Saved data entries
########

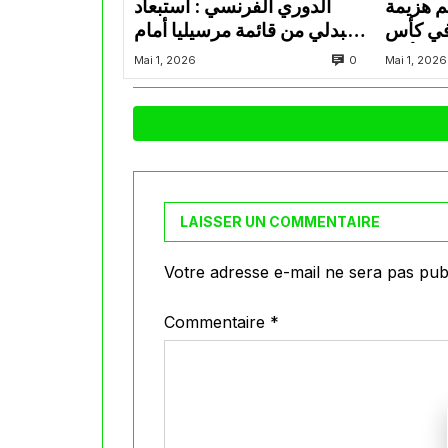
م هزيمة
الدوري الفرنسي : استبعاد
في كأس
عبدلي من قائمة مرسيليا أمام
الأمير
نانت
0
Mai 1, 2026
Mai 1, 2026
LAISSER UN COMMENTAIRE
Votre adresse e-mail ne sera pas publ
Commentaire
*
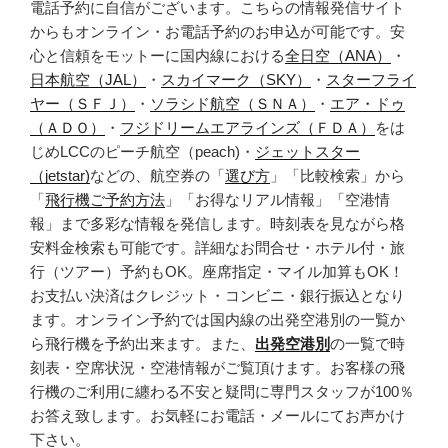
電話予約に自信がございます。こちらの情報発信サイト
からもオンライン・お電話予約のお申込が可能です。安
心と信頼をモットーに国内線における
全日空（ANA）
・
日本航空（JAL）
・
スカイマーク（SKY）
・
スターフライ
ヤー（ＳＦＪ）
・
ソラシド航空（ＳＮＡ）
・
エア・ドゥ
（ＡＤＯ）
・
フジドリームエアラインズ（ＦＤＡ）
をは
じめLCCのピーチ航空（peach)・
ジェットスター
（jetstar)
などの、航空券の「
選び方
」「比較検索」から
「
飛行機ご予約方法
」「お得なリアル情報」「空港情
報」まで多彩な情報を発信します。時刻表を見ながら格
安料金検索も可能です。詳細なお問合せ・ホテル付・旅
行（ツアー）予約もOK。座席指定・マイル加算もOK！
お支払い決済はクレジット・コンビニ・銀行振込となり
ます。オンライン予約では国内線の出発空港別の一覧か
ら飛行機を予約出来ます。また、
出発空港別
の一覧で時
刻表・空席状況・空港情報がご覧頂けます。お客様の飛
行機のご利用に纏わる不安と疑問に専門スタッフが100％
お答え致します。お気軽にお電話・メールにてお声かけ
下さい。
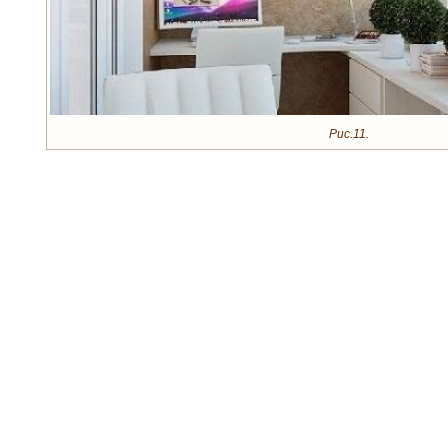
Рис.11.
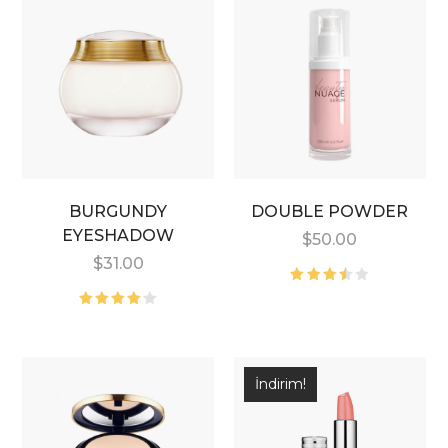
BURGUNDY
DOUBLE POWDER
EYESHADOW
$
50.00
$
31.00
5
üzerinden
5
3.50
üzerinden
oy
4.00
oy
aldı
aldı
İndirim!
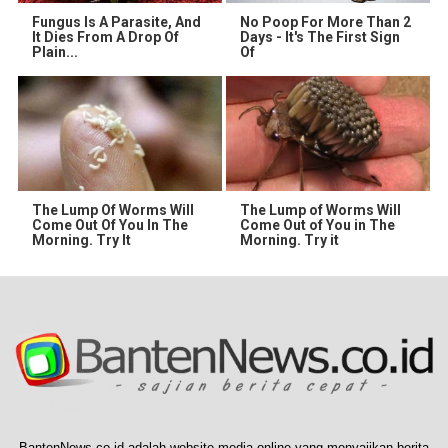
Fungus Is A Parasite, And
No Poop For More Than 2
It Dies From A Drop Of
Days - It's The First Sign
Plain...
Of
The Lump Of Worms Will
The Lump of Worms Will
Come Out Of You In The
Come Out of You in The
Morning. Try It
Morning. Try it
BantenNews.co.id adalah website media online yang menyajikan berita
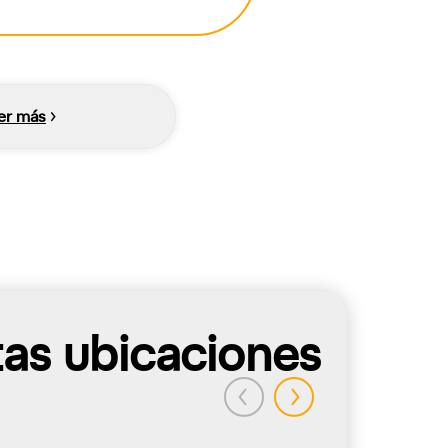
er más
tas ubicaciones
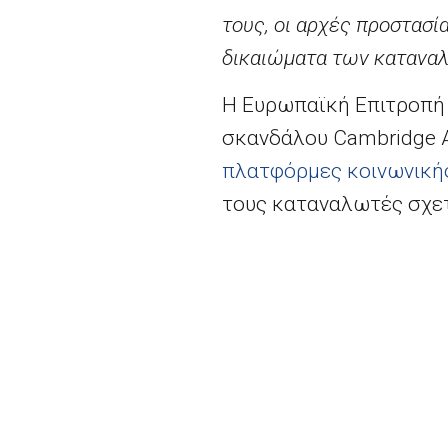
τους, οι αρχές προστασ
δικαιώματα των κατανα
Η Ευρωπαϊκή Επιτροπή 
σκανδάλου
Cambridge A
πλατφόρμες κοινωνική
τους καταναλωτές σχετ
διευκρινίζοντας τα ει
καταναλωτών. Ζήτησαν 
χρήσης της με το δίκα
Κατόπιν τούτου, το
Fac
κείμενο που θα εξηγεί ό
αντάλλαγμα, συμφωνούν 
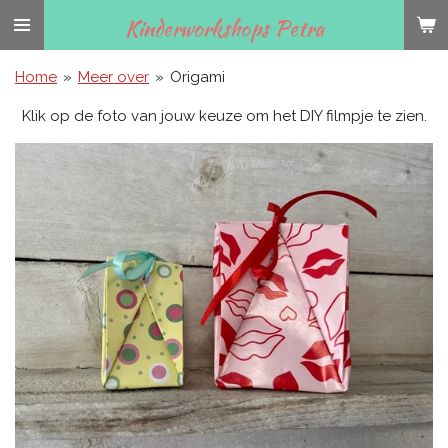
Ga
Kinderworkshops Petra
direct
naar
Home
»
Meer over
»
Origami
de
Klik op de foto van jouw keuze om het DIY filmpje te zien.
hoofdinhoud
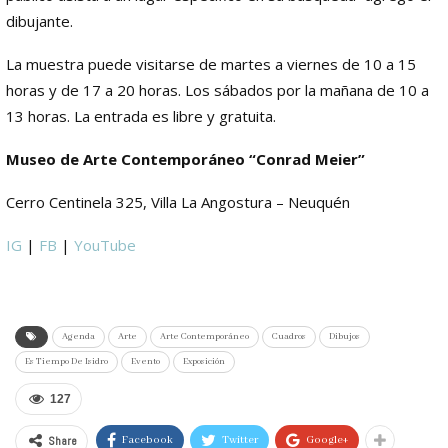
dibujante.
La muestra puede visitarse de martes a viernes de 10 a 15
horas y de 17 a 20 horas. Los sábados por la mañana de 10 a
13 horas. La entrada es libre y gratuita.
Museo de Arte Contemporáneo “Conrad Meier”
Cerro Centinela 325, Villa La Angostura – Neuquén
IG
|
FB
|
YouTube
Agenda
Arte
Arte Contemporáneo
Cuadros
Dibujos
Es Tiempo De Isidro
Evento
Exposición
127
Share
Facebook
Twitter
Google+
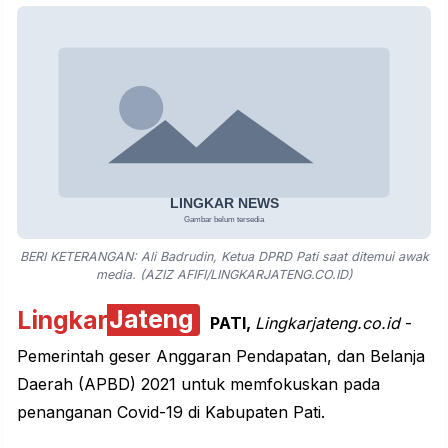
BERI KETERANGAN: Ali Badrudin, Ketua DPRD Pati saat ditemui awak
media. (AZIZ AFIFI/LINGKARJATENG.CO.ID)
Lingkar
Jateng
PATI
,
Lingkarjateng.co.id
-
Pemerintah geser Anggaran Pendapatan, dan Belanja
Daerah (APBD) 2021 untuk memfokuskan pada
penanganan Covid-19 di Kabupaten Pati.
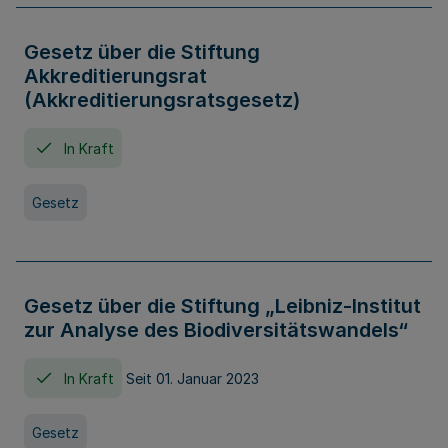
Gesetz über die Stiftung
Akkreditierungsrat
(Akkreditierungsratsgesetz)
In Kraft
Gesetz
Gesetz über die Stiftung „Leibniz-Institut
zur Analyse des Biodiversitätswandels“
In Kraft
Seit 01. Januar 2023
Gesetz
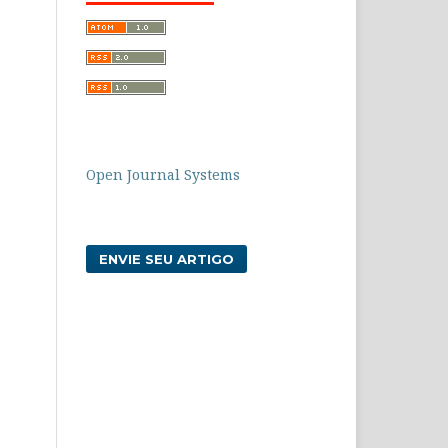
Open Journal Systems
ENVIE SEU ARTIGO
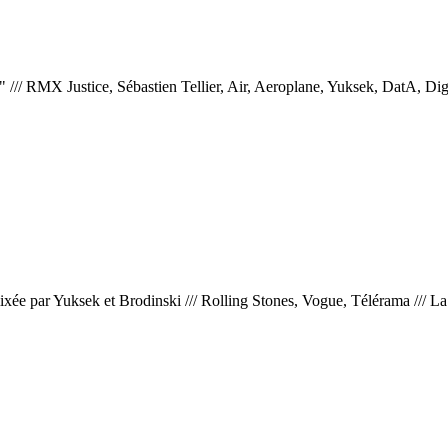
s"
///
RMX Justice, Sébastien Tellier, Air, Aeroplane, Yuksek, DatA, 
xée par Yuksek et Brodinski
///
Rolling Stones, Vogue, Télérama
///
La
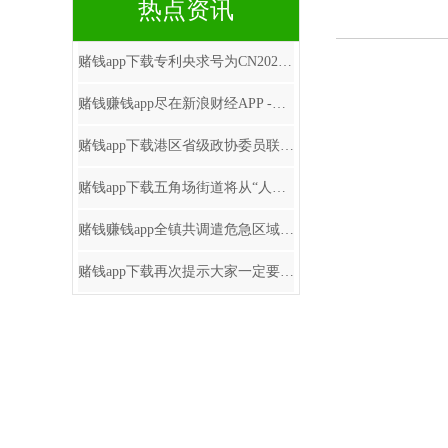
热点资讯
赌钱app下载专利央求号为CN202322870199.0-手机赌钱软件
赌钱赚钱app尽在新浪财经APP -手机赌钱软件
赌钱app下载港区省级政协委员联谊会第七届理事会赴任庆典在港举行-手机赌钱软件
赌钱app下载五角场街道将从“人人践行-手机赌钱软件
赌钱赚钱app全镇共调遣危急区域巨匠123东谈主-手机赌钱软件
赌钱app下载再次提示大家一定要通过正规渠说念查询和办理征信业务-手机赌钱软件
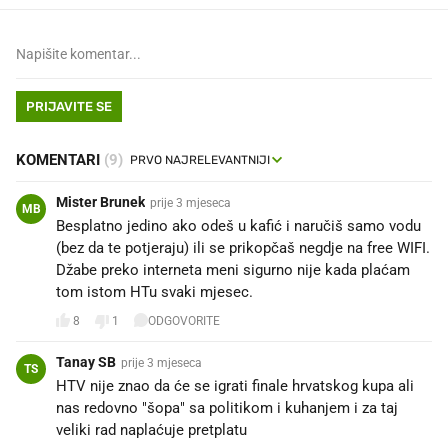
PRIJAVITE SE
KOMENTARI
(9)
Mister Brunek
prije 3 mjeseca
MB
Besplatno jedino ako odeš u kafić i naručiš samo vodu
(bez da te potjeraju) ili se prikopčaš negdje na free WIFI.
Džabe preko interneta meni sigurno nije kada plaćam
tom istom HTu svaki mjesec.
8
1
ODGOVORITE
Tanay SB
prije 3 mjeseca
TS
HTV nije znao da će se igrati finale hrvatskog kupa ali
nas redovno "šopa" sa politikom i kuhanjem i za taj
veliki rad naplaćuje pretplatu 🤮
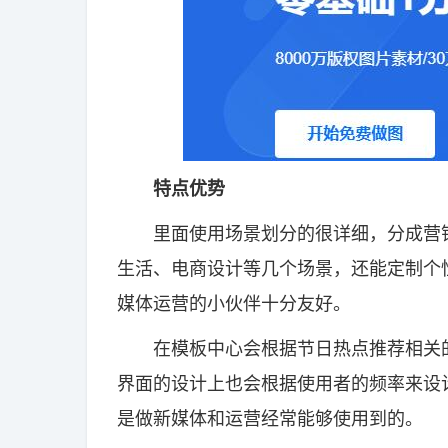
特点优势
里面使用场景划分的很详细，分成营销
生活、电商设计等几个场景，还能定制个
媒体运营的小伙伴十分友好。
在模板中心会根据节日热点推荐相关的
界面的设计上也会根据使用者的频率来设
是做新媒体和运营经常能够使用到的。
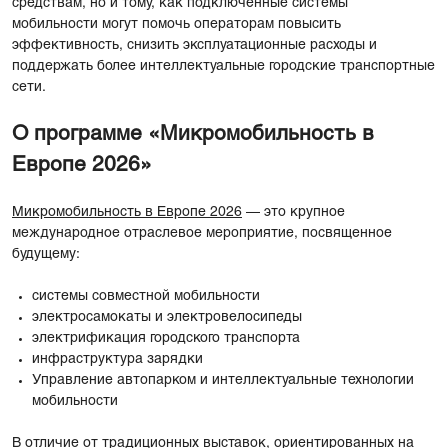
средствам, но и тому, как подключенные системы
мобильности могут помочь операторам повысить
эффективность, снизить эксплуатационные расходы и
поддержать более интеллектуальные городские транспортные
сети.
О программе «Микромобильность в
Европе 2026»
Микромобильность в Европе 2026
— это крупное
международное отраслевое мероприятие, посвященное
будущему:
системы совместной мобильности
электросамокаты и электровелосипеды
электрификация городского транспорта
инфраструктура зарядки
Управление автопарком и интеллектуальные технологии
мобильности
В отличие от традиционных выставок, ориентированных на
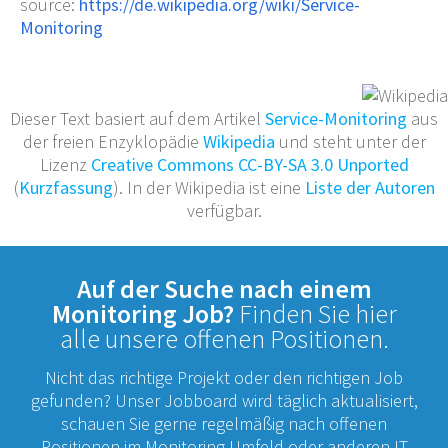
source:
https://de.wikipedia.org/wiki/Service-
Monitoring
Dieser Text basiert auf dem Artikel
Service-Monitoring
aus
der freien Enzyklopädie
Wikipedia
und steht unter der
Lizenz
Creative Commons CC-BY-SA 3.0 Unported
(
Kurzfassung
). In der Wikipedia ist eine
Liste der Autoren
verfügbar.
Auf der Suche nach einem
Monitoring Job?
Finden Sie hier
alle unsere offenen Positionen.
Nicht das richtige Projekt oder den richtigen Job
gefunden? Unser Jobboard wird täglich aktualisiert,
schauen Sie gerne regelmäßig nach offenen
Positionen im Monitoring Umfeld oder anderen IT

########

WHAT TO PRODUCE -> Output the line holding "Liste der Autoren", then every later line through the end of the records above, exactly as given and nothing else.

TASK OUTPUT ->
Liste der Autoren
verfügbar.
Auf der Suche nach einem
Monitoring Job?
Finden Sie hier
alle unsere offenen Positionen.
Nicht das richtige Projekt oder den richtigen Job
gefunden? Unser Jobboard wird täglich aktualisiert,
schauen Sie gerne regelmäßig nach offenen
Positionen im Monitoring Umfeld oder anderen IT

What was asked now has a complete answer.